Here are few thoughts on Friday’s NCAA Tournament action in Nashville, and a look ahead to Sunday’s action.
1) The first thing that stood out in watching the eight teams in the NCAA Tournament pod in Nashville was the level of parity that was on display, and which is prevalent throughout college basketball. In the first half of the day’s first game, the East Region’s #11 seed, Texas, took futility to a new level, hitting 4 of 25 shots on its way to a 31-17 halftime deficit against #6 seed Cincinnati. After falling behind by 19 early in the second half, the Longhorns eventually tied the game, which wasn’t decided until the final minutes. In the nightcap, South Florida, the #12 seed in the Midwest Region, made Texas look efficient by going 3 for 27 and scoring 15 points in the first half. Somehow they trailed Temple by only four, and the Bulls came out of the locker room on fire and shot 60% for the second half on their way to a 58-44 win over #5 seed Temple. That was the largest spread of any of the final scores here. Each of the day’s games was up for grabs going into the final minutes.
FSU May Be The ACC Champs, But They Had Their Hands Full
Beyond the obvious – that #12 and #13 seeds won here on Friday, and that two #15 seeds won elsewhere on the same day – it is apparent that the disparity in talent between the mid-majors and the BCS schools continues to narrow. In watching teams in a pod in which there were no 1-16 or 2-15 matchups, it was clear that parity abounds. St. Bonaventure, the East Region’s #14 seed and the lowest-seeded team here, played ACC Tournament Champion Florida State to the wire and easily could have won the game. The Bonnies were the fourth-best team in what many consider the best mid-major league – Atlantic 10 – and they were able to control most of their battle with arguably the ACC’s best squad.
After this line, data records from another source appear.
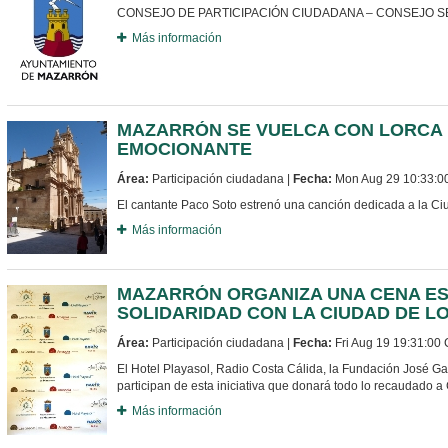
CONSEJO DE PARTICIPACIÓN CIUDADANA – CONSEJO 
Más información
MAZARRÓN SE VUELCA CON LORCA 
EMOCIONANTE
Área:
Participación ciudadana |
Fecha:
Mon Aug 29 10:33:0
El cantante Paco Soto estrenó una canción dedicada a la Ci
Más información
MAZARRÓN ORGANIZA UNA CENA E
SOLIDARIDAD CON LA CIUDAD DE L
Área:
Participación ciudadana |
Fecha:
Fri Aug 19 19:31:00
El Hotel Playasol, Radio Costa Cálida, la Fundación José G
participan de esta iniciativa que donará todo lo recaudado a 
Más información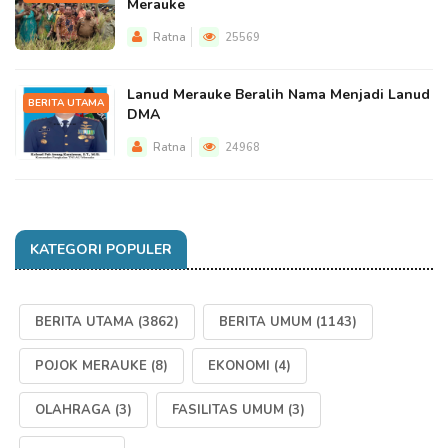
Merauke
Ratna
25569
Lanud Merauke Beralih Nama Menjadi Lanud
BERITA UTAMA
DMA
Ratna
24968
KATEGORI POPULER
BERITA UTAMA
(3862)
BERITA UMUM
(1143)
POJOK MERAUKE
(8)
EKONOMI
(4)
OLAHRAGA
(3)
FASILITAS UMUM
(3)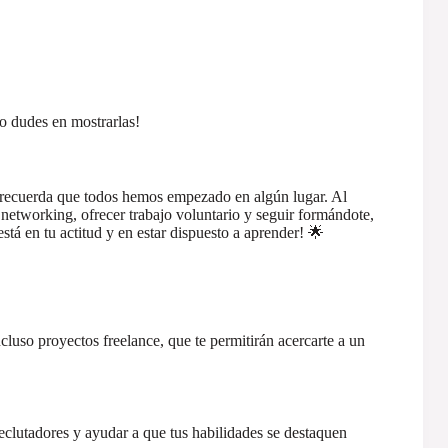
no dudes en mostrarlas!
o recuerda que todos hemos empezado en algún lugar. Al
r networking, ofrecer trabajo voluntario y seguir formándote,
stá en tu actitud y en estar dispuesto a aprender! 🌟
cluso proyectos freelance, que te permitirán acercarte a un
reclutadores y ayudar a que tus habilidades se destaquen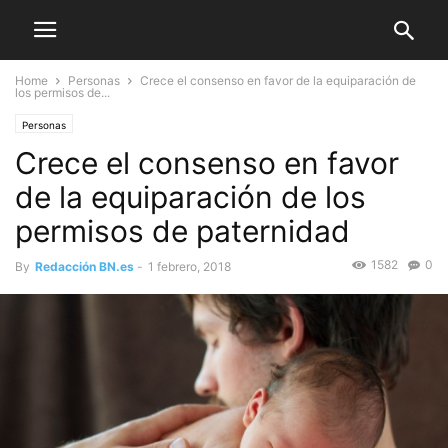
Home
Personas
Crece el consenso en favor de la equiparación de
los permisos de...
Personas
Crece el consenso en favor
de la equiparación de los
permisos de paternidad
1582
0
By
Redacción BN.es
-
1 febrero, 2018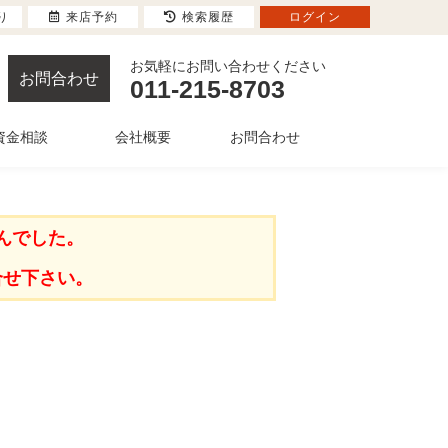
り
来店予約
検索履歴
ログイン
お気軽にお問い合わせください
お問合わせ
011-215-8703
資金相談
会社概要
お問合わせ
んでした。
合せ下さい。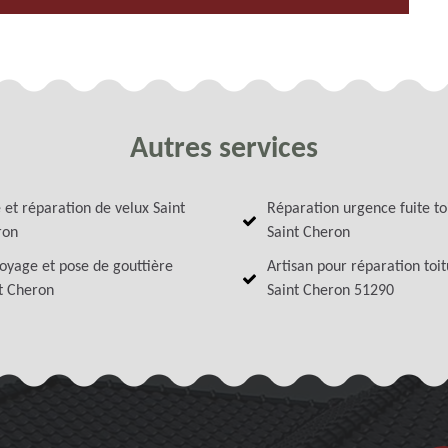
Autres services
 et réparation de velux Saint
Réparation urgence fuite to
ron
Saint Cheron
oyage et pose de gouttière
Artisan pour réparation toi
t Cheron
Saint Cheron 51290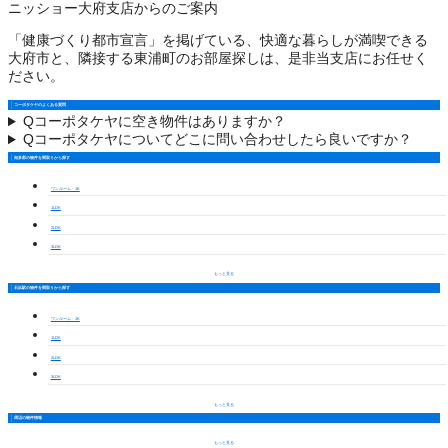
ニッショー大府支店からのご案内
「健康づくり都市宣言」を掲げている、快適な暮らしが満喫できる
大府市と、隣接する東浦町のお部屋探しは、是非当支店にお任せく
ださい。
コーポタケヤのよくある質問
Q
コーポタケヤに空き物件はありますか？
Q
コーポタケヤについてどこに問い合わせしたら良いですか？
知多郡の物件を間取りから探す
ワンルーム・1K
1LDK
2LDK
3LDK
もっと見る
石浜駅の物件を間取りから探す
ワンルーム・1K
1LDK
2LDK
3LDK
もっと見る
周辺の物件情報
もっと見る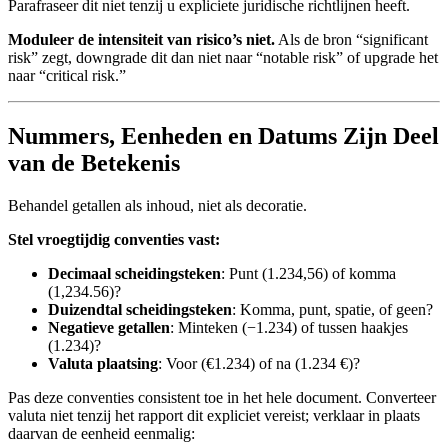
Parafraseer dit niet tenzij u expliciete juridische richtlijnen heeft.
Moduleer de intensiteit van risico’s niet.
Als de bron “significant
risk” zegt, downgrade dit dan niet naar “notable risk” of upgrade het
naar “critical risk.”
Nummers, Eenheden en Datums Zijn Deel
van de Betekenis
Behandel getallen als inhoud, niet als decoratie.
Stel vroegtijdig conventies vast:
Decimaal scheidingsteken
: Punt (1.234,56) of komma
(1,234.56)?
Duizendtal scheidingsteken
: Komma, punt, spatie, of geen?
Negatieve getallen
: Minteken (−1.234) of tussen haakjes
(1.234)?
Valuta plaatsing
: Voor (€1.234) of na (1.234 €)?
Pas deze conventies consistent toe in het hele document. Converteer
valuta niet tenzij het rapport dit expliciet vereist; verklaar in plaats
daarvan de eenheid eenmalig:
And while it would have been an upset, no one here would have been shocked if it had happened. St. Bonaventure had good players, including the sensational Andrew Nicholson, and the overall difference in talent levels between the two squads was not as vast as it may have been in the past.
Transfers are also an important part of this equation. Case in point is Ohio forward Walter Offutt, who left after two years at Ohio State in which he rarely saw the floor. Offutt, a top-100 player coming out of high school, is one of many former high-major players we have seen over the years make a difference at the mid-major level. He is flourishing in Coach John Groce’s system and is the team’s second leading scorer. While he couldn’t get into the rotation in two years in Columbus, Offutt has flourished in relative obscurity in Athens. He is the type of player that allows a team like Ohio to compete when it faces better competition in March.
Upsets have long been a part of March Madness, but as we see more of them, we should be less surprised. The George Masons, Butlers, and VCUs of the world have shown us that there is plenty of talent outside the BCS leagues, and the parity on display in Nashville on Friday typified that.